Saved data entries:
※
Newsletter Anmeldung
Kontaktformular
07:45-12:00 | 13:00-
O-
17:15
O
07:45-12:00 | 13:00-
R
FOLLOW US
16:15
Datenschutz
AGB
※
Directions for this task: Put the lines above into a JSON list of strings, one string per line, skipping any blank lines.

Exercise solution:
[
  "Newsletter Anmeldung",
  "Kontaktformular",
  "07:45-12:00 | 13:00-",
  "O-",
  "17:15",
  "O",
  "07:45-12:00 | 13:00-",
  "R",
  "FOLLOW US",
  "16:15",
  "Datenschutz",
  "AGB"
]